Die Stadt Konstanz hat wegen Corona für Menschen über 60 sowie Menschen mit Behindertenausweis das Seniorentaxi eingeführt, das die Stadtwerke zusammen mit Taxi Dornheim betreiben. Es transportiert Menschen Montag-Freitag von 8-18 Uhr zum Buspreis zwischen zwei Bushaltestellen des Stadtgebietes. Das Angebot erfreut sich anhaltender Beliebtheit und wird mittlerweile täglich rund 60 mal in Anspruch genommen. Die Differenz zwischen dem Bus- und dem Taxipreis übernimmt derzeit letztlich die Stadt, und das vorhandene Budget von 30.000 Euro reicht bis Mitte/Ende Februar. Der Gemeinderat wird sich am Mittwoch Gedanken darüber machen, ob dieses Angebot fortgeführt werden soll oder nicht. Wer ein Seniorentaxi braucht, ruft spätestens 45 Minuten vorher die Telefonnummer 07531/803-5080 an und wird dann an der nächsten Bushaltestelle abgeholt.
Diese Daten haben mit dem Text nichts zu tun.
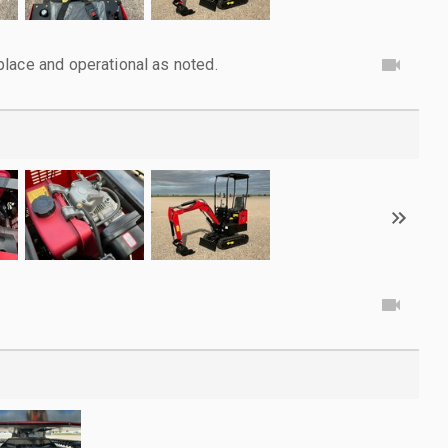
lace and operational as noted.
Wie viele sind wir in 20 Jahren?
Die kleinräumige Bevölkerungsvorausrechnung für die Stadt Konstanz bis 2040 ist eine spannende Studie, in der mathematische Methoden die klassische Spökenkiekerei ersetzt haben (wer es genau wissen will, findet die Studie hier). Um die Frage aller Fragen direkt zu beantworten: Während am 31.12.2019 insgesamt 86.332 KonstanzerInnen gezählt wurden, sollen im Jahre 2040 bereits zwischen 94.379 und 99.937 Menschen hier leben. „Konstanz ist wie andere Universitätsstädte eine sogenannte Schwarmstadt mit entsprechendem Wachstum. Nach der sehr dynamischen Entwicklung in den Jahren 2015 und 2016 hat sich der Zuwachs in den letzten Jahren abgeschwächt. Für 2020 wird coronabedingt kurzzeitig ein leichter Einwohnerrückgang erwartet. Aufgrund der hohen Attraktivität findet jedoch auch in Zukunft weiterhin Zuwanderung statt und die Stadt steht damit nicht nur unter Zuzugs- sondern zunehmend auch unter Verdrängungsdruck.“ Mit anderen Worten: Alles wie gehabt, wenn wir die Seuche in den Griff bekommen.